Before leaving Kraków and that awful hostel behind, we made a day trip down to the town of Zakopane. Zakopane is a resort town near the border of Poland and Slovakia at the base of the Tatras mountains. It actually had a pretty similar feel to Whistler, B.C. as it was clean, full of tourists, and it had some beautiful mountains.
One of the key recommendations we had for Zakopane was to try the sheep’s cheese (oscypek) with cranberries. Surprisingly we had a little bit of trouble finding it, but eventually found a nice restaurant to try before beginning our hike.
Much like the Wieliczka Salt Mine, we were already appreciating Zakopane for how cool it was compared to Kraków. We were tired of the heat, so some misty mountains were our current priority.
When looking at maps of Zakopane we saw that there was a waterfall a short hike away from the city, so we decided to find it.
It was so nice being back in nature again. We really do enjoy exploring cities, but after a while it’s necessary to go for a long walk and breathe some clean air.
I loved the houses in Zakopane though, and thought that these ones on our walk looked very cool.
We made it to the end and spent some time sitting there happily by a waterfall in the mountains.
We had some time to kill before our bus back to Kraków, so we visited the church and played cards on a park bench.
Checking out of that Kraków hostel felt incredible. I’m sure that even now, months later, the wifi probably doesn’t work and those ladies are still screaming at each other.
I was excited for Warsaw.
On the bus to Warsaw we saw this church, all dressed up for a fancy dinner or something. And then there’s Madeleine, demonstrating why she doesn’t get invited out to dinner.
I think the best part about taking the bus to Warsaw is that the first impression you get when you arrive is of the Palace of Culture and Science, which looks to me like the book 1984 was turned into a building. I really like it, but it also looks like it could step on me if it wanted to.
We checked in to our new hostel and it was so much better, though still interesting. One of our roommates was an old guy who had nailed a clothesline into the wall above his bunkbed, which apparently the cleaning lady was not impressed by. Another was a TV character come to life. When we walked in the room we were greeted by this guy with a New York accent sitting in a bean bag chair playing games on his phone. He was very friendly, very misogynistic, and both very knowledgeable about Warsaw and very unhelpful with his recommendations. He was friendly, unnerving, and definitely cheating on his girlfriend. He was the type of guy I was happy to meet, and I’m glad I don’t know.
Still a better hostel than Kraków.
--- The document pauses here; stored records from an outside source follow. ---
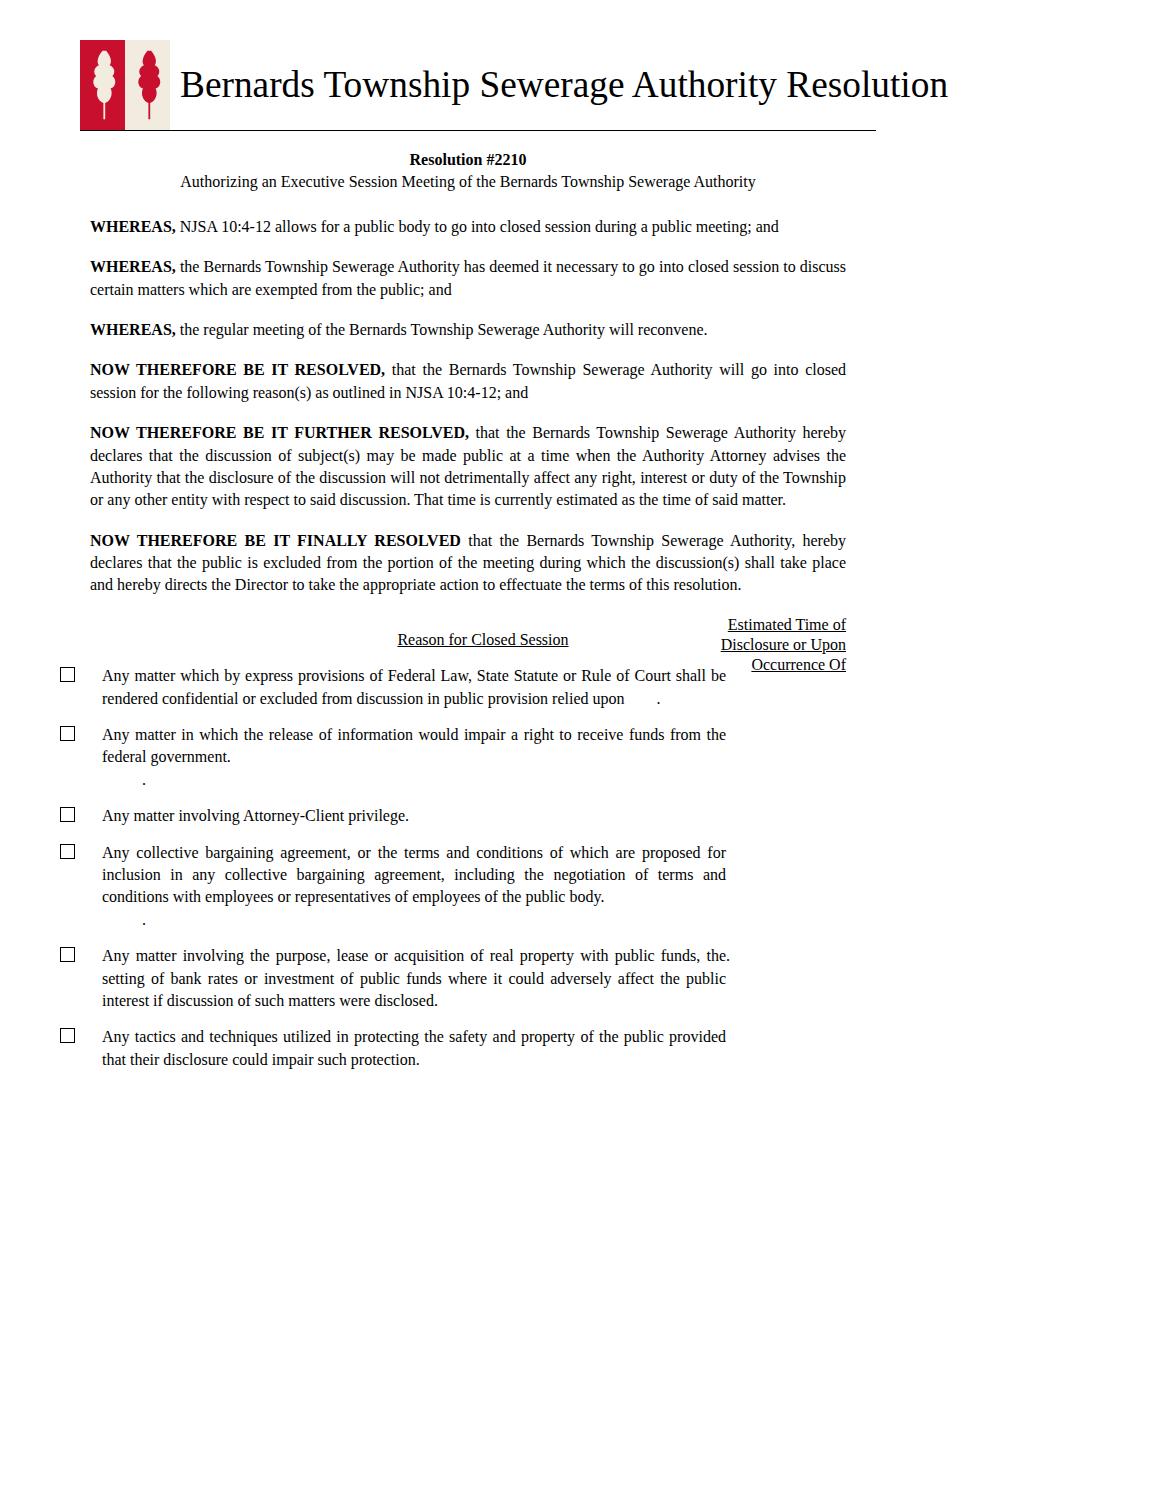Bernards Township Sewerage Authority Resolution
Resolution #2210 Authorizing an Executive Session Meeting of the Bernards Township Sewerage Authority
WHEREAS, NJSA 10:4-12 allows for a public body to go into closed session during a public meeting; and
WHEREAS, the Bernards Township Sewerage Authority has deemed it necessary to go into closed session to discuss certain matters which are exempted from the public; and
WHEREAS, the regular meeting of the Bernards Township Sewerage Authority will reconvene.
NOW THEREFORE BE IT RESOLVED, that the Bernards Township Sewerage Authority will go into closed session for the following reason(s) as outlined in NJSA 10:4-12; and
NOW THEREFORE BE IT FURTHER RESOLVED, that the Bernards Township Sewerage Authority hereby declares that the discussion of subject(s) may be made public at a time when the Authority Attorney advises the Authority that the disclosure of the discussion will not detrimentally affect any right, interest or duty of the Township or any other entity with respect to said discussion. That time is currently estimated as the time of said matter.
NOW THEREFORE BE IT FINALLY RESOLVED that the Bernards Township Sewerage Authority, hereby declares that the public is excluded from the portion of the meeting during which the discussion(s) shall take place and hereby directs the Director to take the appropriate action to effectuate the terms of this resolution.
Estimated Time of Disclosure or Upon Occurrence Of
Reason for Closed Session
| | Any matter which by express provisions of Federal Law, State Statute or Rule of Court shall be rendered confidential or excluded from discussion in public provision relied upon . | |
| | Any matter in which the release of information would impair a right to receive funds from the federal government. . | |
| | Any matter involving Attorney-Client privilege. | |
| | Any collective bargaining agreement, or the terms and conditions of which are proposed for inclusion in any collective bargaining agreement, including the negotiation of terms and conditions with employees or representatives of employees of the public body. . | |
| | Any matter involving the purpose, lease or acquisition of real property with public funds, the setting of bank rates or investment of public funds where it could adversely affect the public interest if discussion of such matters were disclosed. | . |
| | Any tactics and techniques utilized in protecting the safety and property of the public provided that their disclosure could impair such protection. | |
They also had laundry.
We then received a sign that this hostel was a good decision, and like most divine signals it came in the form of coffee. Not only was the nearby coffee shop “STOR” excellent, but we were able to bear witness there to the unparalleled charm that is possessed by all Corgis.
That’s all the confirmation I needed to know we were in the right place, and we happily made our way into the heart of the city after our coffee.
We started by going up into a tower that looked over Castle Square into the Warsaw Old Town. Castle Square was a great place to start since it felt like we were moving from wide open space into the narrower streets of the old town. The big column in the centre is of King Sigismund, who moved the Polish capital to Warsaw from Kraków. We didn’t have a strict plan for the day, so it was nice to get an aerial view and make a plan from there. We also began our day’s activity, which was to keep a running count of the nuns we saw. I think this game explains how my sister and I can travel well together. It just adds a little something to your day when you’re walking through a beautiful city yelling “nun” at each other.
The more famous square in Warsaw would be the Old Town Market Square. It was destroyed in WW2 in retribution for the Warsaw Uprising, and was rebuilt after the war. The reconstruction was actually recognized by UNESCO for how accurately it was done.
I think my favourite place in Warsaw was the barbican. I really liked how it seemed to be just a functional part of the city, and I also liked how orange it is.
We continued on through the city simply enjoying the sights, and came upon a statue of Marie Curie, who was a pretty incredible scientist. Among her achievements was the discovery of the element Polonium, which she named for her country.
I wanted to check out that monster of a building again, and Madeleine wanted to try some pierogies, so we found a restaurant on the way that turned out to be surprising. We were not expecting mango pierogies, but they were pretty good!
Since Madeleine and I have the same affliction where we don’t feel like we’ve gotten enough out of the day if our feet aren’t in a significant amount of pain, we added another 2 hours to our walking tour and headed for the enormous Łazienki Park.
It’s a really nice park, and we always appreciate getting away from the city in some way. It has a monument to the Polish composer Chopin, and an island palace just for fun.
On our last day we ventured across the Vistula River to see St. Florian’s Cathedral, mainly because we saw it from the other side and thought, “huh, that’s big.” Apparently the giant towers on it were built as a protest to the number of Russian Orthodox churches being built when Warsaw was under the control of the Russian Empire.
Later, as we sat in that same cafe, I was once again looking for some canine omen (preferably of the corgi variety). Instead I got this, and we were out of Poland the next day.